REQUIRED WORK:
Exclude the images and transcribe the entries below precisely.

ENTRIES SHOWN:

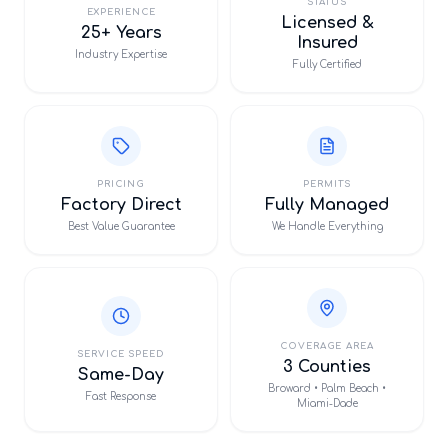
STATUS
EXPERIENCE
Licensed &
25+ Years
Insured
Industry Expertise
Fully Certified
PRICING
PERMITS
Factory Direct
Fully Managed
Best Value Guarantee
We Handle Everything
COVERAGE AREA
SERVICE SPEED
3 Counties
Same-Day
Broward • Palm Beach •
Fast Response
Miami-Dade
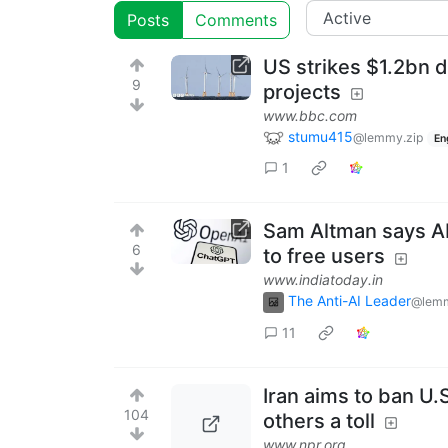
Posts
Comments
US strikes $1.2bn d
9
projects
www.bbc.com
stumu415
@lemmy.zip
En
1
Sam Altman says AI 
6
to free users
www.indiatoday.in
The Anti-AI Leader
@lemm
11
Iran aims to ban U.
104
others a toll
www.npr.org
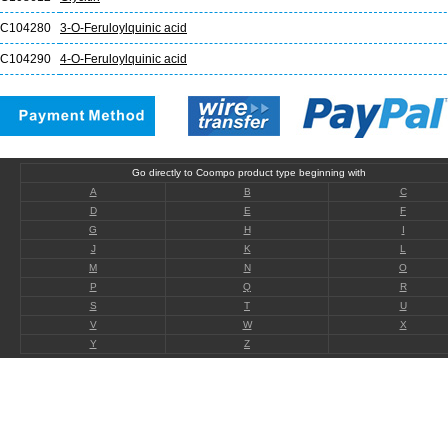
C104280
3-O-Feruloylquinic acid
C104290
4-O-Feruloylquinic acid
Go directly to Coompo product type beginning with
A
B
C
D
E
F
G
H
I
J
K
L
M
N
O
P
Q
R
S
T
U
V
W
X
Y
Z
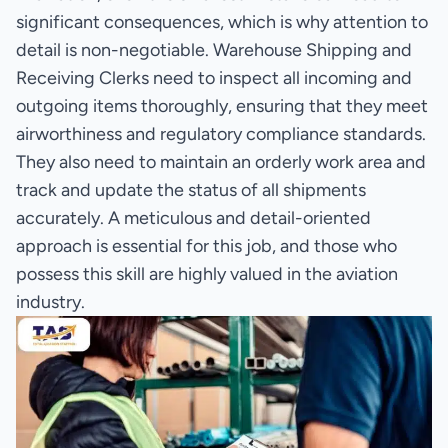
significant consequences, which is why attention to
detail is non-negotiable. Warehouse Shipping and
Receiving Clerks need to inspect all incoming and
outgoing items thoroughly, ensuring that they meet
airworthiness and regulatory compliance standards.
They also need to maintain an orderly work area and
track and update the status of all shipments
accurately. A meticulous and detail-oriented
approach is essential for this job, and those who
possess this skill are highly valued in the aviation
industry.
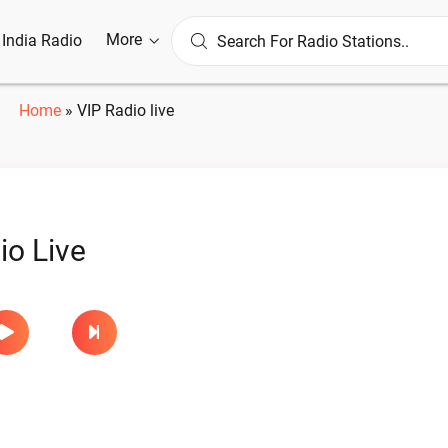
More
l India Radio
Home
»
VIP Radio live
io Live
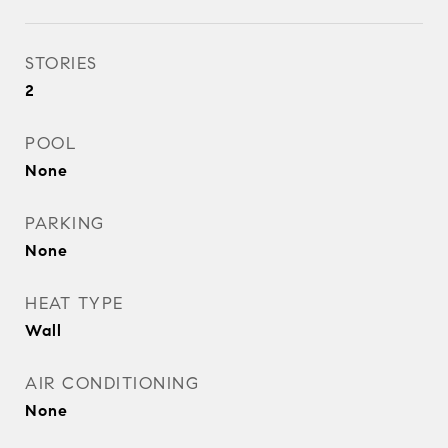
STORIES
2
POOL
None
PARKING
None
HEAT TYPE
Wall
AIR CONDITIONING
None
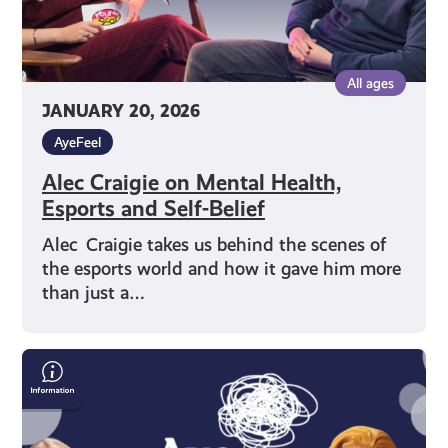
All ages
JANUARY 20, 2026
AyeFeel
Alec Craigie on Mental Health,
Esports and Self-Belief
Alec Craigie takes us behind the scenes of
the esports world and how it gave him more
than just a…
Drag
Queen
Chanel
O’Conor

OUTPUT FOR THIS EXERCISE:
STATUS
EXPERIENCE
Licensed &
25+ Years
Insured
Industry Expertise
Fully Certified
PRICING
PERMITS
Factory Direct
Fully Managed
Best Value Guarantee
We Handle Everything
COVERAGE AREA
SERVICE SPEED
3 Counties
Same-Day
Broward • Palm Beach •
Fast Response
Miami-Dade
Posts
Comments
US strikes $1.2bn d
9
projects
www.bbc.com
stumu415
@lemmy.zip
En
1
Sam Altman says AI 
6
to free users
www.indiatoday.in
The Anti-AI Leader
@lemm
11
Iran aims to ban U.
104
others a toll
www.npr.org
C104280
3-O-Feruloylquinic acid
C104290
4-O-Feruloylquinic acid
Go directly to Coompo product type beginning with
A
B
C
D
E
F
G
H
I
J
K
L
M
N
O
P
Q
R
S
T
U
V
W
X
Y
Z
significant consequences, which is why attention to
detail is non-negotiable. Warehouse Shipping and
Receiving Clerks need to inspect all incoming and
outgoing items thoroughly, ensuring that they meet
airworthiness and regulatory compliance standards.
They also need to maintain an orderly work area and
track and update the status of all shipments
accurately. A meticulous and detail-oriented
approach is essential for this job, and those who
possess this skill are highly valued in the aviation
industry.
More
l India Radio
Home
»
VIP Radio live
io Live
STORIES
2
POOL
None
PARKING
None
HEAT TYPE
Wall
AIR CONDITIONING
None
All ages
JANUARY 20, 2026
AyeFeel
Alec Craigie on Mental Health,
Esports and Self-Belief
Alec Craigie takes us behind the scenes of
the esports world and how it gave him more
than just a…
Drag
Queen
Chanel
O’Conor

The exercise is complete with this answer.